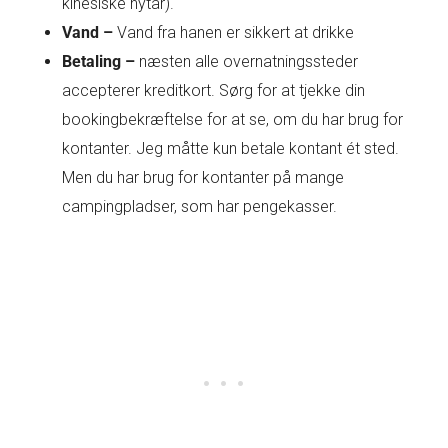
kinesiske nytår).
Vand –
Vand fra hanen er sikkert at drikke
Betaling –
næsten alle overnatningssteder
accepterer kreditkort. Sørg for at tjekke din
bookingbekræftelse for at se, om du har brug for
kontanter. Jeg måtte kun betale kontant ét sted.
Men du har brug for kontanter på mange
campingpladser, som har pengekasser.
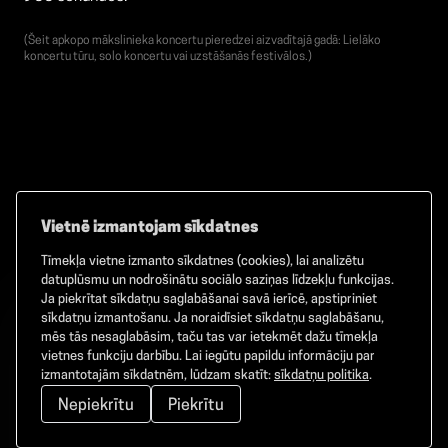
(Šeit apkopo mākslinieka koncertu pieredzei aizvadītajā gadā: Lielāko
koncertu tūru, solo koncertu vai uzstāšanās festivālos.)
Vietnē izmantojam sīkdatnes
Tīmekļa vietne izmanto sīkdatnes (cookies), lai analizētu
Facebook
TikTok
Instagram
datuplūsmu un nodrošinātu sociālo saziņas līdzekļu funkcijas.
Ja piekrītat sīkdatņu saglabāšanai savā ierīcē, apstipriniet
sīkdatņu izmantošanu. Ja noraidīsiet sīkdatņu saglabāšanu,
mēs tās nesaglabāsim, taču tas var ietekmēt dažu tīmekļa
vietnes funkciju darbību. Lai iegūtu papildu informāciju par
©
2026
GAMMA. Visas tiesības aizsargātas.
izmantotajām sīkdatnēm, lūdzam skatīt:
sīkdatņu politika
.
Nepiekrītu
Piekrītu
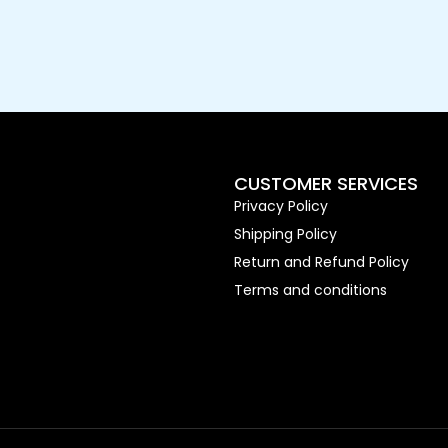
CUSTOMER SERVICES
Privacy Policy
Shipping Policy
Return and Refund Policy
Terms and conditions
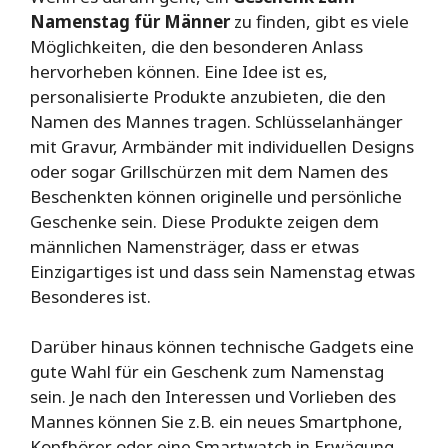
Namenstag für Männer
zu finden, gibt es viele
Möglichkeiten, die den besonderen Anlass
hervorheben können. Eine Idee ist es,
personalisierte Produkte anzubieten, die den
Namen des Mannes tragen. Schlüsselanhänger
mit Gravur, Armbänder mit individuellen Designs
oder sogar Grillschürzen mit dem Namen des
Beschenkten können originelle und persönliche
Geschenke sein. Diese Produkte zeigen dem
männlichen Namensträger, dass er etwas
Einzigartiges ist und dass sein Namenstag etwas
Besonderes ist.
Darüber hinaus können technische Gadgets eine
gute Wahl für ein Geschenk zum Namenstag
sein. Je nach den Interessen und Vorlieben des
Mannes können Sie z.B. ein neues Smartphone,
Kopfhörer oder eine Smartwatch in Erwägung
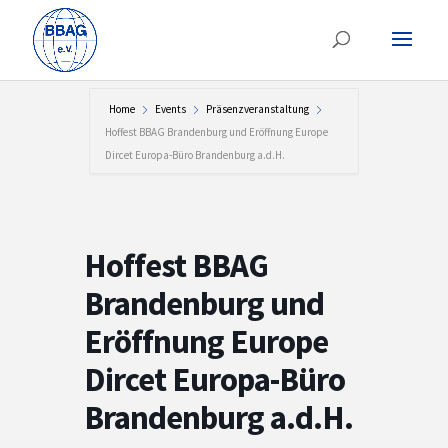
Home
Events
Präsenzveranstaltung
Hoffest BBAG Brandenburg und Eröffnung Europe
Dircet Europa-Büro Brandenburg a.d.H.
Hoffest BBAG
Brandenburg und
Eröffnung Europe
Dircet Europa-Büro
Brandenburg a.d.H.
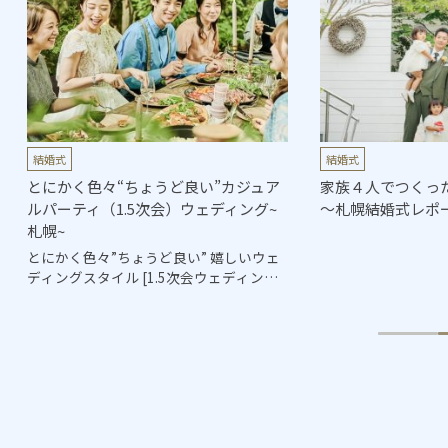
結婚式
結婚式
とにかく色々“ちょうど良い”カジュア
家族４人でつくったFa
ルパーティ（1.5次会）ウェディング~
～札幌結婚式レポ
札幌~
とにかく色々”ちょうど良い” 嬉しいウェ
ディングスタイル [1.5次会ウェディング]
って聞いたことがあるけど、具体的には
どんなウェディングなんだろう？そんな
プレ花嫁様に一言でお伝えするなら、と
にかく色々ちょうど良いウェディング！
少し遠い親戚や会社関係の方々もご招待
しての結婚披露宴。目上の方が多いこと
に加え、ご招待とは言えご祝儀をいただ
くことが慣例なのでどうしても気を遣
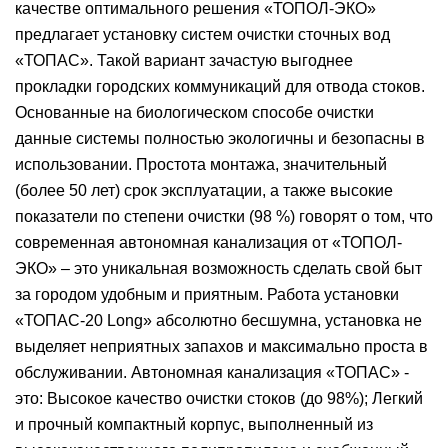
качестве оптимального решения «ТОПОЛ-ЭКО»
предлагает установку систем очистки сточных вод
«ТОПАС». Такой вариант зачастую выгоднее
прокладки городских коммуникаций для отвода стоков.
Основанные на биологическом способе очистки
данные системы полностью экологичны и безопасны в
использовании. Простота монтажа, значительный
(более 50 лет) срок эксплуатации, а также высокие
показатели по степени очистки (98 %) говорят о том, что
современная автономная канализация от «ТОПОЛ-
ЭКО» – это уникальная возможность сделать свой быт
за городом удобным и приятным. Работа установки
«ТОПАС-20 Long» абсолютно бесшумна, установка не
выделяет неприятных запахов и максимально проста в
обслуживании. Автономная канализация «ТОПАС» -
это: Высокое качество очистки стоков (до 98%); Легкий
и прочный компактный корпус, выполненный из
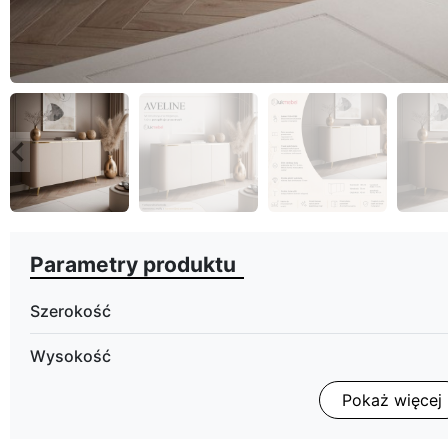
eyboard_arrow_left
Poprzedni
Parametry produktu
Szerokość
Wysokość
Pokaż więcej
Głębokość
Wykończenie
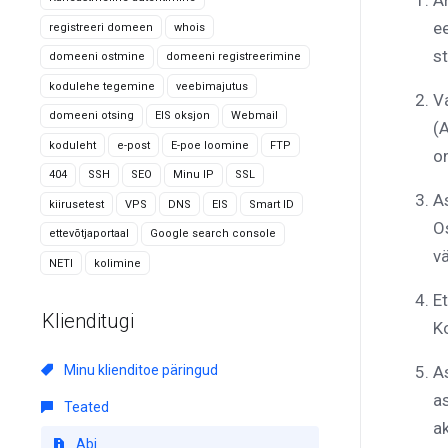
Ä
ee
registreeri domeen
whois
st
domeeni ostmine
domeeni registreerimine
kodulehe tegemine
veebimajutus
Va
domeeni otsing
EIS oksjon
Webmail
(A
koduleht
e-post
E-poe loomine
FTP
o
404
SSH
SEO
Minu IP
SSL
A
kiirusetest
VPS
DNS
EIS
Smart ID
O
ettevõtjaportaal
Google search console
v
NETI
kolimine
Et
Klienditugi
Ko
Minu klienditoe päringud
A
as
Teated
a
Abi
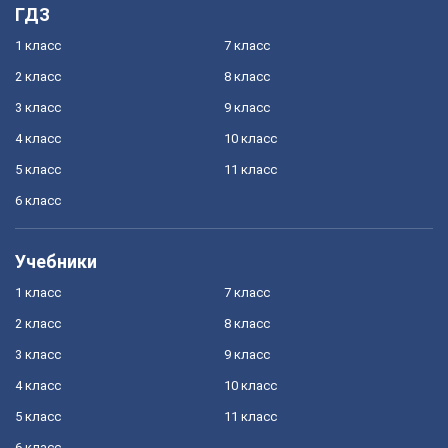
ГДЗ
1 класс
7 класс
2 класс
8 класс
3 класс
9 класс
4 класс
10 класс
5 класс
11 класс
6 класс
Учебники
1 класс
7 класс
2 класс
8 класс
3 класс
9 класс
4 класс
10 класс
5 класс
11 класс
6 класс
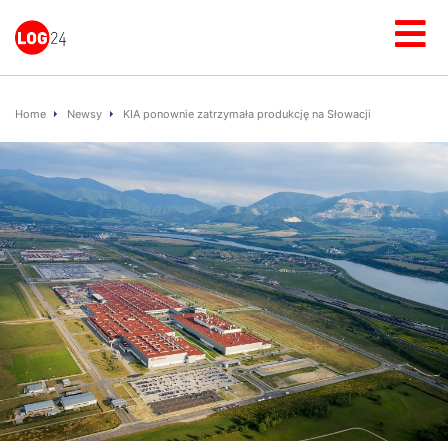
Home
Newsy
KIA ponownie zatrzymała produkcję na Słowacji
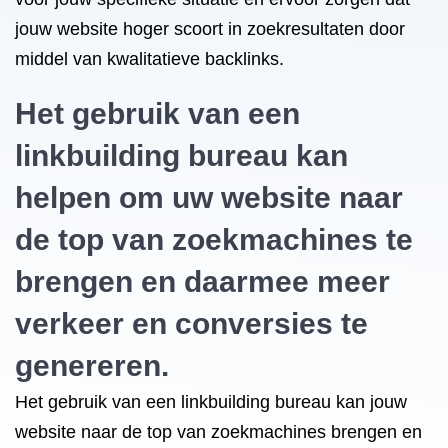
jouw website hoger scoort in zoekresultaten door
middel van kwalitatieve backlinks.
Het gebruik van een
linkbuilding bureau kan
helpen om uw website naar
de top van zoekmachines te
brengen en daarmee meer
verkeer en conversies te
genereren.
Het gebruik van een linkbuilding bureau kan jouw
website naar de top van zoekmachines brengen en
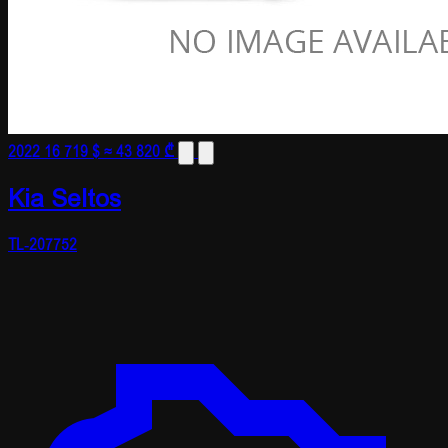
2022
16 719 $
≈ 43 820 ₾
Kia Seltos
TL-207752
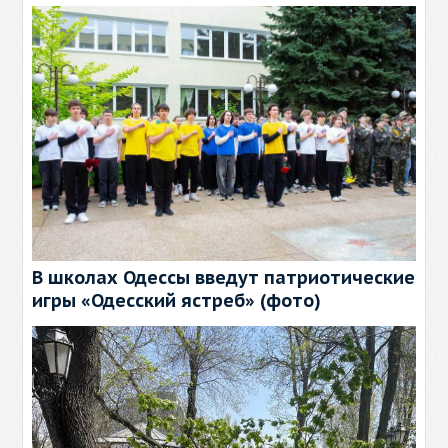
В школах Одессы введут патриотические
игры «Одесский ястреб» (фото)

* **What is needed**
Your answer must be an exact transcription of every entry, minus the pictures.

* **Answer to the exercise**
kinesiske nytår).
Vand –
Vand fra hanen er sikkert at drikke
Betaling –
næsten alle overnatningssteder
accepterer kreditkort. Sørg for at tjekke din
bookingbekræftelse for at se, om du har brug for
kontanter. Jeg måtte kun betale kontant ét sted.
Men du har brug for kontanter på mange
campingpladser, som har pengekasser.
(Šeit apkopo mākslinieka koncertu pieredzei aizvadītajā gadā: Lielāko
koncertu tūru, solo koncertu vai uzstāšanās festivālos.)
Vietnē izmantojam sīkdatnes
Tīmekļa vietne izmanto sīkdatnes (cookies), lai analizētu
Facebook
TikTok
Instagram
datuplūsmu un nodrošinātu sociālo saziņas līdzekļu funkcijas.
Ja piekrītat sīkdatņu saglabāšanai savā ierīcē, apstipriniet
sīkdatņu izmantošanu. Ja noraidīsiet sīkdatņu saglabāšanu,
mēs tās nesaglabāsim, taču tas var ietekmēt dažu tīmekļa
vietnes funkciju darbību. Lai iegūtu papildu informāciju par
©
2026
GAMMA. Visas tiesības aizsargātas.
izmantotajām sīkdatnēm, lūdzam skatīt:
sīkdatņu politika
.
Nepiekrītu
Piekrītu
CUSTOMER SERVICES
Privacy Policy
Shipping Policy
Return and Refund Policy
Terms and conditions
Namenstag für Männer
zu finden, gibt es viele
Möglichkeiten, die den besonderen Anlass
hervorheben können. Eine Idee ist es,
personalisierte Produkte anzubieten, die den
Namen des Mannes tragen. Schlüsselanhänger
mit Gravur, Armbänder mit individuellen Designs
oder sogar Grillschürzen mit dem Namen des
Beschenkten können originelle und persönliche
Geschenke sein. Diese Produkte zeigen dem
männlichen Namensträger, dass er etwas
Einzigartiges ist und dass sein Namenstag etwas
Besonderes ist.
Darüber hinaus können technische Gadgets eine
gute Wahl für ein Geschenk zum Namenstag
sein. Je nach den Interessen und Vorlieben des
Mannes können Sie z.B. ein neues Smartphone,
Kopfhörer oder eine Smartwatch in Erwägung
Home
Events
Präsenzveranstaltung
Hoffest BBAG Brandenburg und Eröffnung Europe
Dircet Europa-Büro Brandenburg a.d.H.
Hoffest BBAG
Brandenburg und
Eröffnung Europe
Dircet Europa-Büro
Brandenburg a.d.H.
結婚式
結婚式
とにかく色々“ちょうど良い”カジュア
家族４人でつくったFa
ルパーティ（1.5次会）ウェディング~
～札幌結婚式レポ
札幌~
とにかく色々”ちょうど良い” 嬉しいウェ
ディングスタイル [1.5次会ウェディング]
って聞いたことがあるけど、具体的には
どんなウェディングなんだろう？そんな
プレ花嫁様に一言でお伝えするなら、と
にかく色々ちょうど良いウェディング！
少し遠い親戚や会社関係の方々もご招待
しての結婚披露宴。目上の方が多いこと
に加え、ご招待とは言えご祝儀をいただ
くことが慣例なのでどうしても気を遣
качестве оптимального решения «ТОПОЛ-ЭКО»
предлагает установку систем очистки сточных вод
«ТОПАС». Такой вариант зачастую выгоднее
прокладки городских коммуникаций для отвода стоков.
Основанные на биологическом способе очистки
данные системы полностью экологичны и безопасны в
использовании. Простота монтажа, значительный
(более 50 лет) срок эксплуатации, а также высокие
показатели по степени очистки (98 %) говорят о том, что
современная автономная канализация от «ТОПОЛ-
ЭКО» – это уникальная возможность сделать свой быт
за городом удобным и приятным. Работа установки
«ТОПАС-20 Long» абсолютно бесшумна, установка не
выделяет неприятных запахов и максимально проста в
обслуживании. Автономная канализация «ТОПАС» -
это: Высокое качество очистки стоков (до 98%); Легкий
и прочный компактный корпус, выполненный из
eyboard_arrow_left
Poprzedni
Parametry produktu
Szerokość
Wysokość
Pokaż więcej
Głębokość
Wykończenie
Ä
ee
registreeri domeen
whois
st
domeeni ostmine
domeeni registreerimine
kodulehe tegemine
veebimajutus
Va
domeeni otsing
EIS oksjon
Webmail
(A
koduleht
e-post
E-poe loomine
FTP
o
404
SSH
SEO
Minu IP
SSL
A
kiirusetest
VPS
DNS
EIS
Smart ID
O
ettevõtjaportaal
Google search console
v
NETI
kolimine
Et
Klienditugi
Ko
Minu klienditoe päringud
A
as
Teated
a
Abi
ГДЗ
1 класс
7 класс
2 класс
8 класс
3 класс
9 класс
4 класс
10 класс
5 класс
11 класс
6 класс
Учебники
1 класс
7 класс
2 класс
8 класс
3 класс
9 класс
4 класс
10 класс
5 класс
11 класс
6 класс
Home
Newsy
KIA ponownie zatrzymała produkcję na Słowacji
jouw website hoger scoort in zoekresultaten door
middel van kwalitatieve backlinks.
Het gebruik van een
linkbuilding bureau kan
helpen om uw website naar
de top van zoekmachines te
brengen en daarmee meer
verkeer en conversies te
genereren.
Het gebruik van een linkbuilding bureau kan jouw
website naar de top van zoekmachines brengen en
2022
16 719 $
≈ 43 820 ₾
Kia Seltos
TL-207752
В школах Одессы введут патриотические
игры «Одесский ястреб» (фото)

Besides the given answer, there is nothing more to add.